Running at 3.16 GHz, the new chip achieves 1.01 teraflops of computation--an efficiency of 16 gigaflops per watt. It can run even faster, but loses efficiency at higher speeds, performing at 1.63 teraflops at 5.1 GHz and 1.81 teraflops at 5.7 GHz.
The processor saves power by shunting idle cores into sleep mode, then instantly turning them on as they're needed. Each modular tile has its own router built alongside the core, creating a "network on a chip."
Despite using such an efficient grid, the researchers found they could actually hurt performance by adding too many cores. Performance scaled up directly from 2 cores to 4, 8, and 16. But they found that computing performance began to drop with 32 and 64 cores.
"If we simply added more than 16 cores, we would get diminishing returns, because the threads and data traffic would not be used properly, so the cores get in the way of each other. It's like having too many cooks in the kitchen," said Bautista.

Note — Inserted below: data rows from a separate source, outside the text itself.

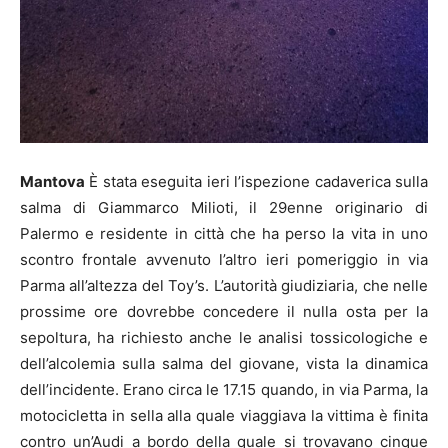
Mantova
È stata eseguita ieri l’ispezione cadaverica sulla
salma di Giammarco Milioti, il 29enne originario di
Palermo e residente in città che ha perso la vita in uno
scontro frontale avvenuto l’altro ieri pomeriggio in via
Parma all’altezza del Toy’s. L’autorità giudiziaria, che nelle
prossime ore dovrebbe concedere il nulla osta per la
sepoltura, ha richiesto anche le analisi tossicologiche e
dell’alcolemia sulla salma del giovane, vista la dinamica
dell’incidente. Erano circa le 17.15 quando, in via Parma, la
motocicletta in sella alla quale viaggiava la vittima è finita
contro un’Audi a bordo della quale si trovavano cinque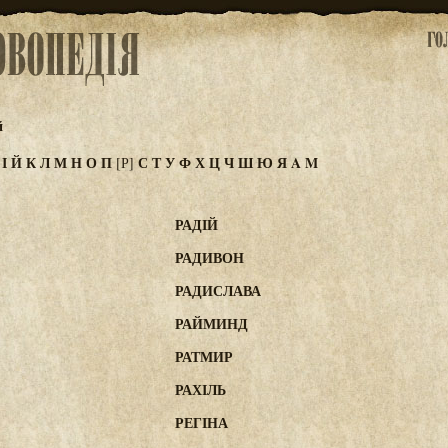
й
З
І
Й
К
Л
М
Н
О
П
С
Т
У
Ф
Х
Ц
Ч
Ш
Ю
Я
A
M
[Р]
РАДІЙ
РАДИВОН
РАДИСЛАВА
РАЙМИНД
РАТМИР
РАХІЛЬ
РЕГІНА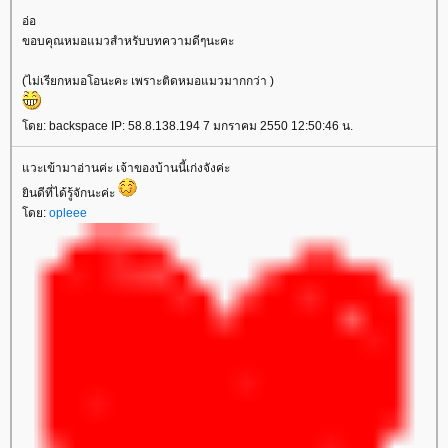
อ่อ
ขอบคุณหมอแมวสำหรับบทความดีๆนะคะ
(ไม่เรียกหมอโอนะคะ เพราะติดหมอแมวมากกว่า )
ดย: backspace IP: 58.8.138.194 7 มกราคม 2550 12:50:46 น.
วะเข้ามาอ่านค่ะ เจ้าของบ้านนี้เก่งจังค่ะ
ินดีที่ได้รู้จักนะค่ะ
ดย:
opleee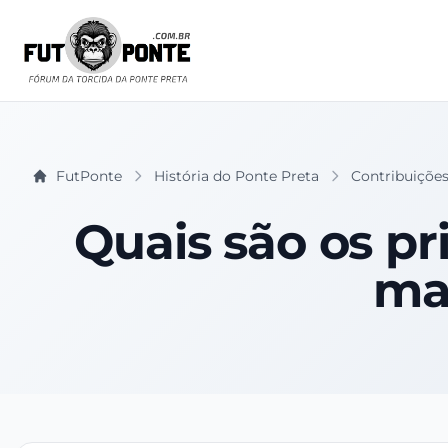
FutPonte
História do Ponte Preta
Contribuições
Quais são os pr
mai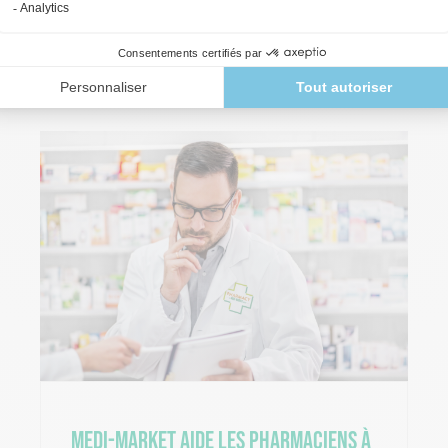
Lire plus
Medi-Market aide les pharmaciens à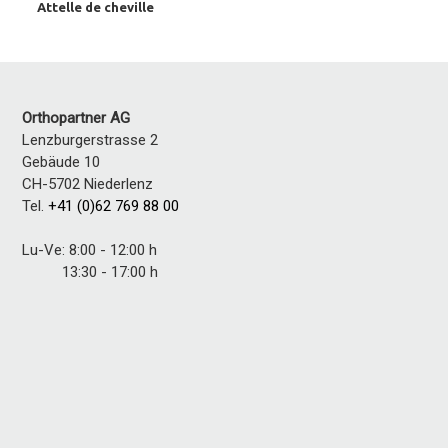
Attelle de cheville
Orthopartner AG
Lenzburgerstrasse 2
Gebäude 10
CH-5702 Niederlenz
Tel.
+41 (0)62 769 88 00
Lu-Ve: 8:00 - 12:00 h
13:30 - 17:00 h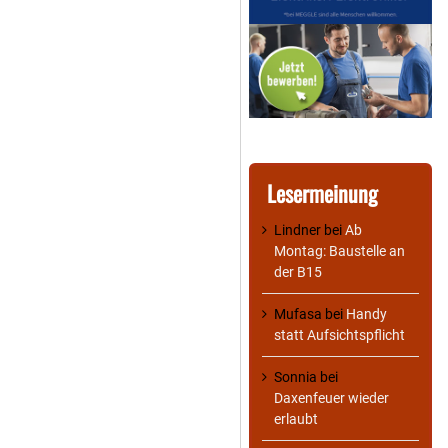
Lesermeinung
Lindner
bei
Ab
Montag: Baustelle an
der B15
Mufasa
bei
Handy
statt Aufsichtspflicht
Sonnia
bei
Daxenfeuer wieder
erlaubt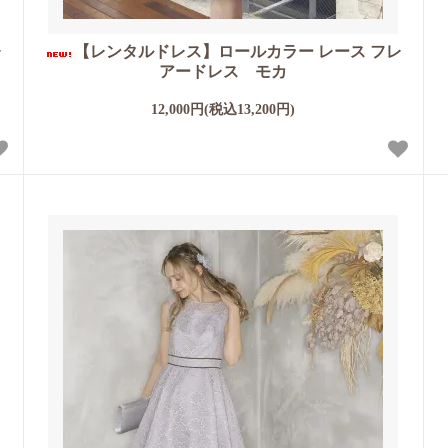
レ
【レンタルドレス】ロールカラー レース フレ
アードレス モカ
12,000円(税込13,200円)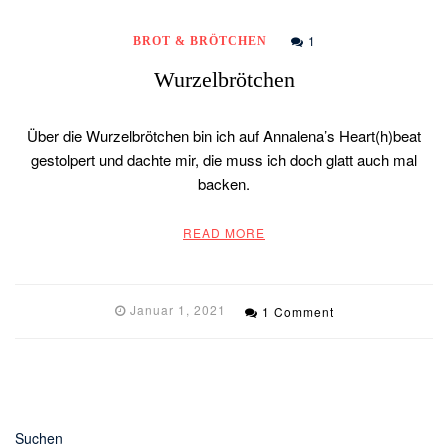
1
BROT & BRÖTCHEN
Wurzelbrötchen
Über die Wurzelbrötchen bin ich auf Annalena’s Heart(h)beat
gestolpert und dachte mir, die muss ich doch glatt auch mal
backen.
READ MORE
Januar 1, 2021
1 Comment
Suchen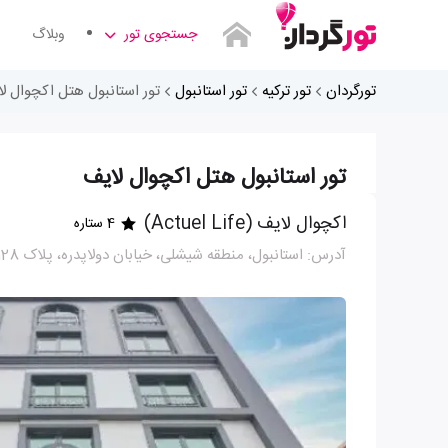
جستجوی تور
وبلاگ
تورگردان
تور ترکیه
تور استانبول
تور استانبول هتل اکچوال ل
تور استانبول هتل اکچوال لایف
اکچوال لایف (Actuel Life)
4 ستاره
آدرس: استانبول، منطقه شیشلی، خیابان دولاپدره، پلاک 128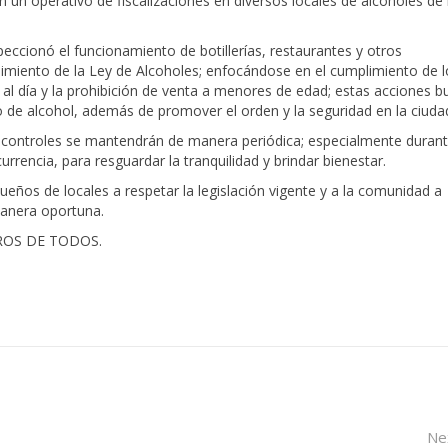
 un operativo de fiscalizaciones en diversos locales de alcoholes de 
peccionó el funcionamiento de botillerías, restaurantes y otros
limiento de la Ley de Alcoholes; enfocándose en el cumplimiento de l
al día y la prohibición de venta a menores de edad; estas acciones b
 de alcohol, además de promover el orden y la seguridad en la ciuda
 controles se mantendrán de manera periódica; especialmente duran
rrencia, para resguardar la tranquilidad y brindar bienestar.
ueños de locales a respetar la legislación vigente y a la comunidad a
manera oportuna.
ROS DE TODOS.
Ne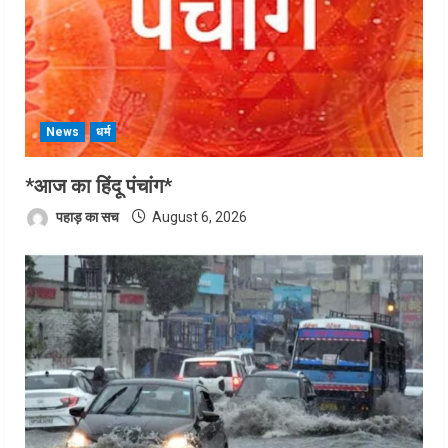
News
धर्म
*आज का हिंदू पंचांग*
पहाड़ का सच
August 6, 2026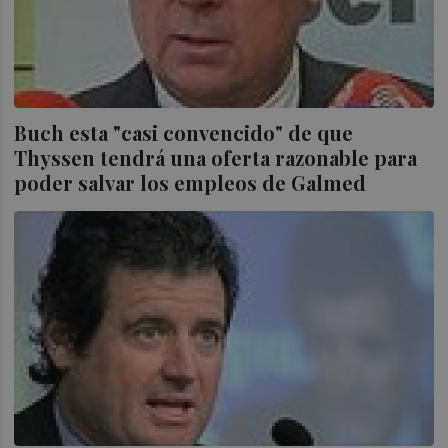
Buch esta "casi convencido" de que
Thyssen tendrá una oferta razonable para
poder salvar los empleos de Galmed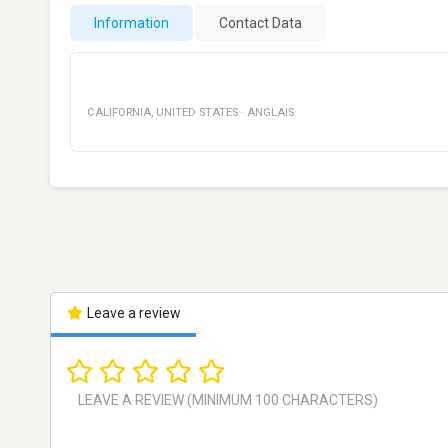
Information
Contact Data
CALIFORNIA
,
UNITED STATES
·
ANGLAIS
Leave a review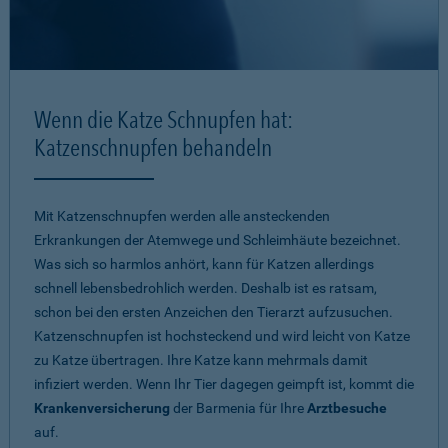
Wenn die Katze Schnupfen hat:
Katzenschnupfen behandeln
Mit Katzenschnupfen werden alle ansteckenden
Erkrankungen der Atemwege und Schleimhäute bezeichnet.
Was sich so harmlos anhört, kann für Katzen allerdings
schnell lebensbedrohlich werden. Deshalb ist es ratsam,
schon bei den ersten Anzeichen den Tierarzt aufzusuchen.
Katzenschnupfen ist hochsteckend und wird leicht von Katze
zu Katze übertragen. Ihre Katze kann mehrmals damit
infiziert werden. Wenn Ihr Tier dagegen geimpft ist, kommt die
Krankenversicherung
der Barmenia für Ihre
Arztbesuche
auf.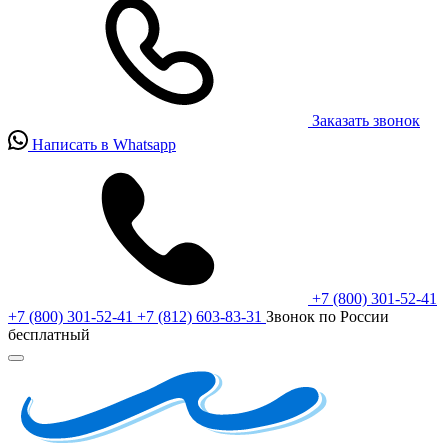
Заказать звонок
Написать в Whatsapp
+7 (800) 301-52-41
+7 (800) 301-52-41
+7 (812) 603-83-31
Звонок по России
бесплатный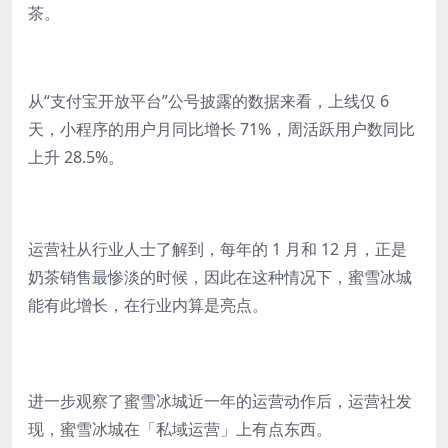
茶。
从“支付宝开放平台”公号披露的数据来看，上线仅 6
天，小程序的用户月同比增长 71%，周活跃用户数同比
上升 28.5%。
运营社从行业人士了解到，每年的 1 月和 12 月，正是
奶茶销售最惨淡的时候，因此在这种情况下，蜜雪冰城
能有此增长，在行业内算是亮点。
进一步观察了蜜雪冰城近一年的运营动作后，运营社发
现，蜜雪冰城在「私域运营」上有点东西。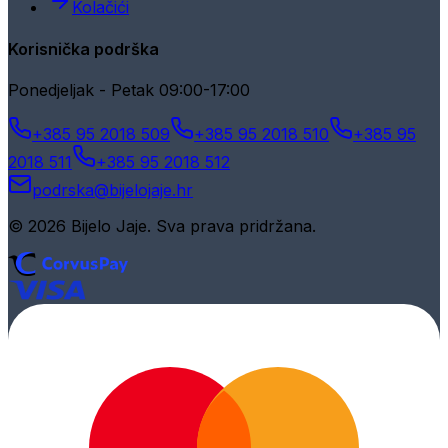
Kolačići
Korisnička podrška
Ponedjeljak - Petak 09:00-17:00
+385 95 2018 509
+385 95 2018 510
+385 95
2018 511
+385 95 2018 512
podrska@bijelojaje.hr
© 2026 Bijelo Jaje. Sva prava pridržana.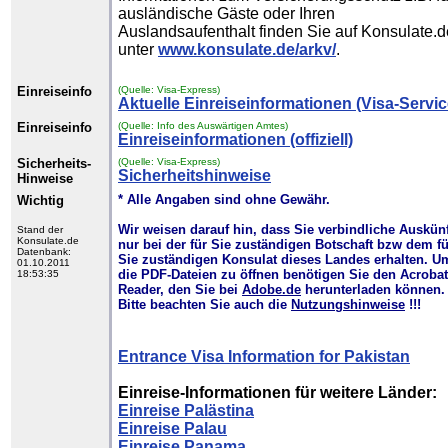
ausländische Gäste oder Ihren
Auslandsaufenthalt finden Sie auf Konsulate.d
unter
www.konsulate.de/arkv/
.
Einreiseinfo
(Quelle: Visa-Express)
Aktuelle Einreiseinformationen (Visa-Servic
Einreiseinfo
(Quelle: Info des Auswärtigen Amtes)
Einreiseinformationen (offiziell)
Sicherheits-
(Quelle: Visa-Express)
Sicherheitshinweise
Hinweise
* Alle Angaben sind ohne Gewähr.
Wichtig
Wir weisen darauf hin, dass Sie verbindliche Auskün
Stand der
Konsulate.de
nur bei der für Sie zuständigen Botschaft bzw dem fü
Datenbank:
Sie zuständigen Konsulat dieses Landes erhalten. U
01.10.2011
die PDF-Dateien zu öffnen benötigen Sie den Acrobat
18:53:35
Reader, den Sie bei
Adobe.de
herunterladen können.
Bitte beachten Sie auch die
Nutzungshinweise
!!!
Entrance Visa Information for Pakistan
Einreise-Informationen für weitere Länder:
Einreise Palästina
Einreise Palau
Einreise Panama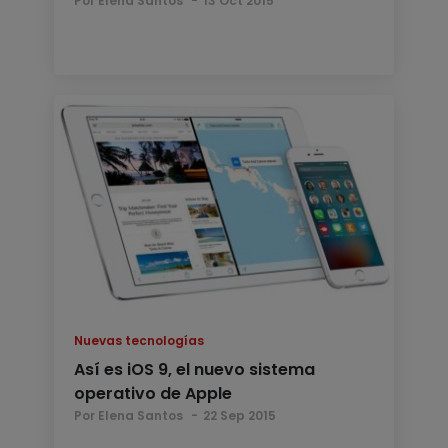
Por Elena Santos
13 Oct 2015
Nuevas tecnologías
Así es iOS 9, el nuevo sistema
operativo de Apple
Por Elena Santos
22 Sep 2015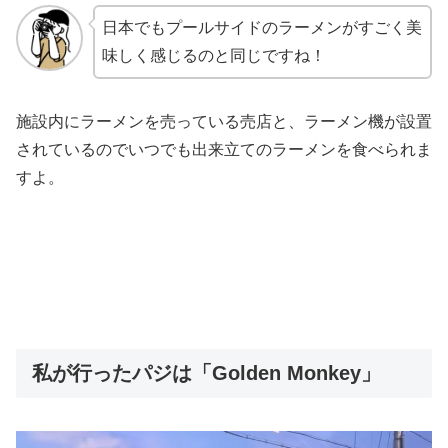
日本でもプールサイドのラーメンがすごく美
味しく感じるのと同じですね！
施設内にラーメンを売っている売店と、ラーメン機が設置
されているのでいつでも出来立てのラーメンを食べられま
すよ。
私が行ったパジは「Golden Monkey」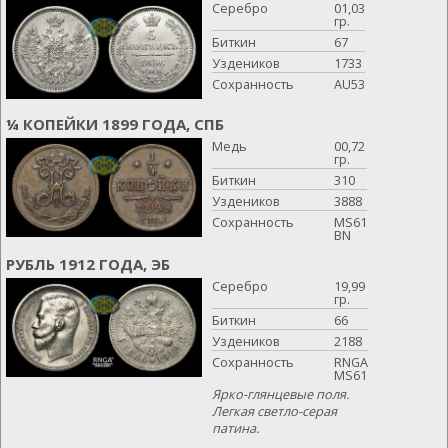
Серебро
01,03
гр.
Биткин
67
Уздеников
1733
Сохранность
AU53
¼ КОПЕЙКИ 1899 ГОДА, СПБ
Медь
00,72
гр.
Биткин
310
Уздеников
3888
Сохранность
MS61
BN
РУБЛЬ 1912 ГОДА, ЭБ
Серебро
19,99
гр.
Биткин
66
Уздеников
2188
Сохранность
RNGA
MS61
Ярко-глянцевые поля.
Легкая светло-серая
патина.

To solve the problem on the new chip, they used a hardware-based thread scheduler and faster on-chip memory caches, optimizing the way data flows from memory into each core. To improve the design, Intel researchers plan to add a layer of "3D stacked memory" under the chip to minimize the time and power required to feed the cores with data. Next, they will create a mega-chip that uses general purpose cores instead of the floating-point units used in the current design.